OBJECTIVE
The relationship between lipoprotein-associated phospholipase A2 (Lp-PLA2) and various cardiovascular and cerebrovascular diseases is inconsistent. However, the connection between Lp-PLA2 level and delayed cerebral ischemia (DCI) following aneurysmal subarachnoid hemorrhage (aSAH) remains unclear. The objective of this study was to investigate the relationships between the Lp-PLA2 levels in the early stages of aSAH and the occurrence of DCI.
METHODS
The authors evaluated 114 patients with aSAH who were enrolled into a prospective observational cohort study. Serum Lp-PLA2 level at admission (D0), on the first morning (D1), and on the second morning of hospitalization (D2) were determined using commercial enzyme-linked immunosorbent assay kits. The relationship between Lp-PLA2 levels and DCI was analyzed.
RESULTS
Forty-three patients with aSAH (37.72%) experienced DCI. Mean serum Lp-PLA2 level decreased from 183.06 ± 61.36 μg/L at D0 (D0 vs D1, p = 0.303), to 175.32 ± 51.49 μg/L at D1 and 167.24 ± 54.10 μg/L at D2 (D0 vs D2, p = 0.040). The Lp-PLA2 level changes (D0-D1 and D0-D2) were comparable between patients with and without DCI. Multivariate model analysis revealed Lp-PLA2 level (D0) > 200 μg/L was a more significant factor of DCI compared with Lp-PLA2 (D1) and Lp-PLA2 (D2), and was a strong predictor of DCI (odds ratio [OR] 6.24, 95% confidence interval [CI] 2.05–18.94, p = 0.001) after controlling for World Federation of Neurosurgical Societies (WFNS) grade (OR 3.35, 95% CI 1.18–9.51, p = 0.023) and modified Fisher grade (OR 6.07, 95% CI 2.03–18.14, p = 0.001).

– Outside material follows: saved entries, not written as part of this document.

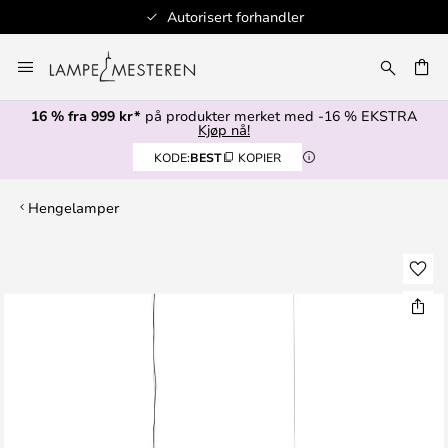
Autorisert forhandler
Hopp
til
innhold
16 % fra 999 kr*
på produkter merket med -16 % EKSTRA
Kjøp nå!
KODE:
BEST
KOPIER
Hengelamper
Gå
til
slutten
av
bildegalleri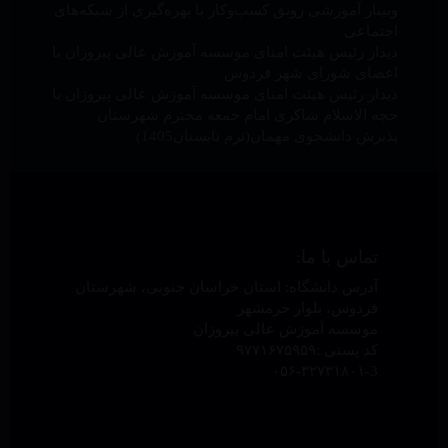
وبینار آموزشی رونق کسب‌وکار با بهره‌گیری از شبکه‌های
اجتماعی
دیدار رئیس هیئت امنای موسسه آموزش عالی پیروزان با
اعضای شورای شهر فردوس
دیدار رئیس هیئت امنای موسسه آموزش عالی پیروزان با
حجه الاسلام شاکری امام جمعه محترم شهرستان
پذیرش دانشجوی مهمان(ترم تابستان1405)
تماس با ما:
آدرس دانشگاه: استان خراسان جنوبی، شهرستان
فردوس، بلوار خرمشهر
موسسه آموزش عالی پیروزان
کد پستی :۹۷۷۱۶۷۵۹۵۹
۰۵۶-۳۲۷۳۱۸۰۱-3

WFNS grade (area under the curve [AUC] = 0.792), modified Fisher grade (AUC = 0.731), and Lp-PLA2 level (D0; AUC = 0.710) were all strong predictors of DCI. The predictive powers of WFNS grade, modified Fisher grade, and Lp-PLA2 (D0) were comparable (WFNS grade vs Lp-PLA2: p = 0.233; modified Fisher grade vs Lp-PLA2: p = 0.771). The poor-grade patients with Lp-PLA2 (D0) > 200 μg/L had significantly worse DCI survival rate than poor-grade patients with Lp-PLA2 (D0) ≤ 200 μg/L (p < 0.001).
CONCLUSIONS
The serum level of Lp-PLA2 was significantly elevated in patients with DCI, and decreased within the first 2 days after admission. Lp-PLA2 in the early stages of aSAH might be a novel predictive biomarker for the occurrence of DCI.